You can't register as an RN in Oz until you have registered in the UK. The registration process is quite pedantic, but currently, we are getting approvals in 5-7 weeks (for UK nurses). Only when you have an AHPRA "Letter of Eligibility" will employers consider an application. Once you have an offer, you require a visa and this can take another 3 months minimum. So by the time youhave (1) qualified in the UK (2) registered in Australia (3) found a position and (4) obtained your visa, you are looking at a minimum of 6 months. So you are well into your 1st year Post Grad when arriving. However, the view in Oz is that there are a lot of Australian Graduate Nurses looking for positions, and this normally means that Australian employers are looking for at least one year's Post Grad experience for overseas nurses. I'd suggest, once you get your General Nursing, try and find a role in Operating Theatres, Emergency Department, Oncology, ICU, and do that for a year. Start your application process 6 months in and you should be in a much better position to gain a position than as a NQN.


----------



## Andrea_22 (Mar 5, 2014)

Yeah that makes sense. I have looked online at various sites but to be honest it all seems very complicated explained online. Thanks very much for the advice, think it would definitely be wiser to work in the UK on my first post then at least i have a chance to save some money while living with my parents.


----------

__Data supplied__:
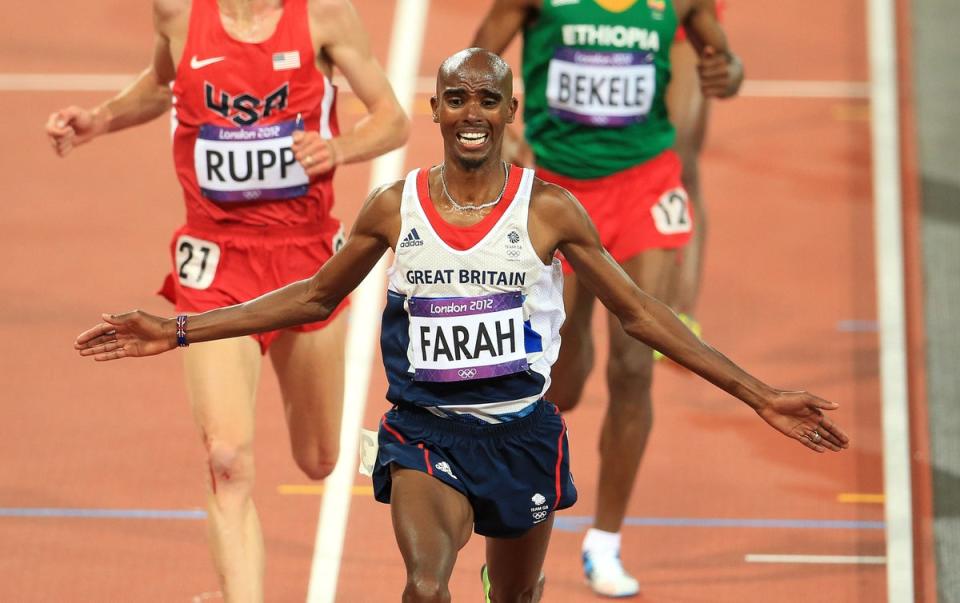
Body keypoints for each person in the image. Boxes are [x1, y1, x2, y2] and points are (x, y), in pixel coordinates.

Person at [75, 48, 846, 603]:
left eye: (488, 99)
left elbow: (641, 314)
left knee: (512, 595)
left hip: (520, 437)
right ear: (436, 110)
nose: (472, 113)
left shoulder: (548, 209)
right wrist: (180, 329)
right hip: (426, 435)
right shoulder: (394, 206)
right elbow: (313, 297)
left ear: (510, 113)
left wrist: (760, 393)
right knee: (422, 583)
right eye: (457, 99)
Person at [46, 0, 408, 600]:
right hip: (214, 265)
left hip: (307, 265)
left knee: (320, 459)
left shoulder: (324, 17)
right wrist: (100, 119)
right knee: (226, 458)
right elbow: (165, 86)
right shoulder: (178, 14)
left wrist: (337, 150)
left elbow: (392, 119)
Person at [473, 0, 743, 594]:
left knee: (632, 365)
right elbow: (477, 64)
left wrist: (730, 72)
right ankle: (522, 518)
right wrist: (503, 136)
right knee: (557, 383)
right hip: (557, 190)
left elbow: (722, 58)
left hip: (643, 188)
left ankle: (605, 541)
---
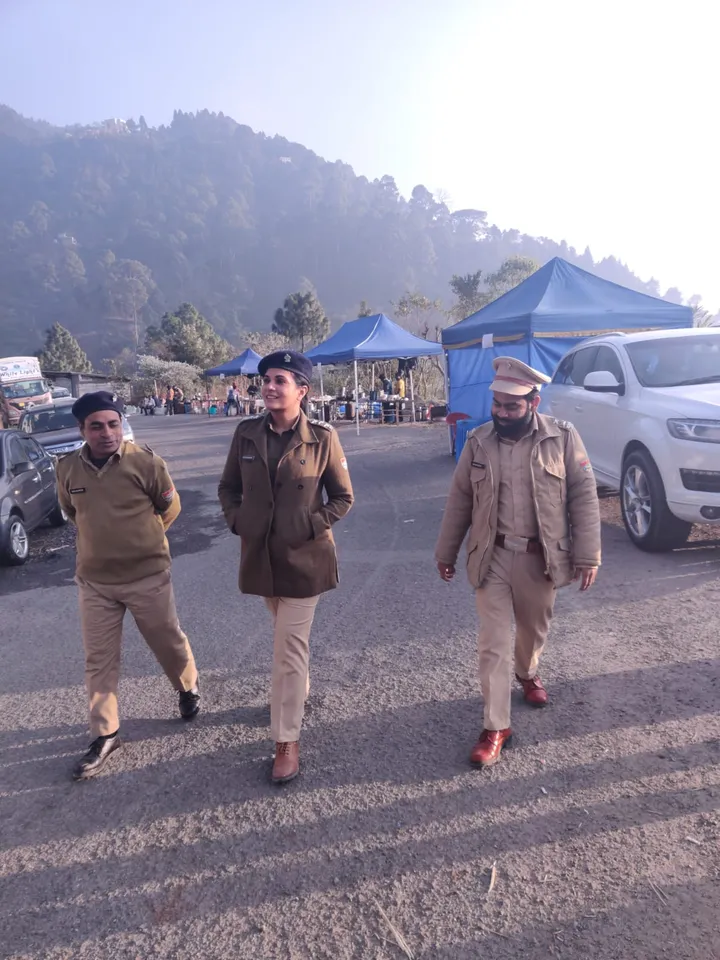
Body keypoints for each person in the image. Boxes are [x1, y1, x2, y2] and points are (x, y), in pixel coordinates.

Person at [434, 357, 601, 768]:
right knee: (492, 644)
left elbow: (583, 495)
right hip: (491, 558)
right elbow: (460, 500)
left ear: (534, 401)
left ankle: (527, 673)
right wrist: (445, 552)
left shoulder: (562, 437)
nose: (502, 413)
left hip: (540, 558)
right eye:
...
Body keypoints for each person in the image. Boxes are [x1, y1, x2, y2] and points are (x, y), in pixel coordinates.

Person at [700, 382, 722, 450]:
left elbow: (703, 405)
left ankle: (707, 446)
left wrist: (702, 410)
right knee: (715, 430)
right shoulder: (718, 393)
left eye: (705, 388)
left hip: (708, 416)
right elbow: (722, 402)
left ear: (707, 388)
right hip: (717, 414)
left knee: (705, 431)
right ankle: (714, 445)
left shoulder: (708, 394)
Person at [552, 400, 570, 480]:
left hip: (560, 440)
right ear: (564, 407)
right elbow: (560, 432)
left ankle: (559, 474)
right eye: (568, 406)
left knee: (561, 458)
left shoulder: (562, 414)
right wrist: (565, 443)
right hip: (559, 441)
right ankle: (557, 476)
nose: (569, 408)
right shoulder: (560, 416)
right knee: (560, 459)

__Problems to work on__:
**a)** According to the nursing forum thread, how long are registration approvals currently taking for UK nurses?
**b)** Print the stretch of the nursing forum thread from "Yeah that makes" through "with my parents.".
Rely solely on the nursing forum thread and not on the records.

__Answers to the exercise__:
**a)** They are currently taking 5-7 weeks.

**b)**
Yeah that makes sense. I have looked online at various sites but to be honest it all seems very complicated explained online. Thanks very much for the advice, think it would definitely be wiser to work in the UK on my first post then at least i have a chance to save some money while living with my parents.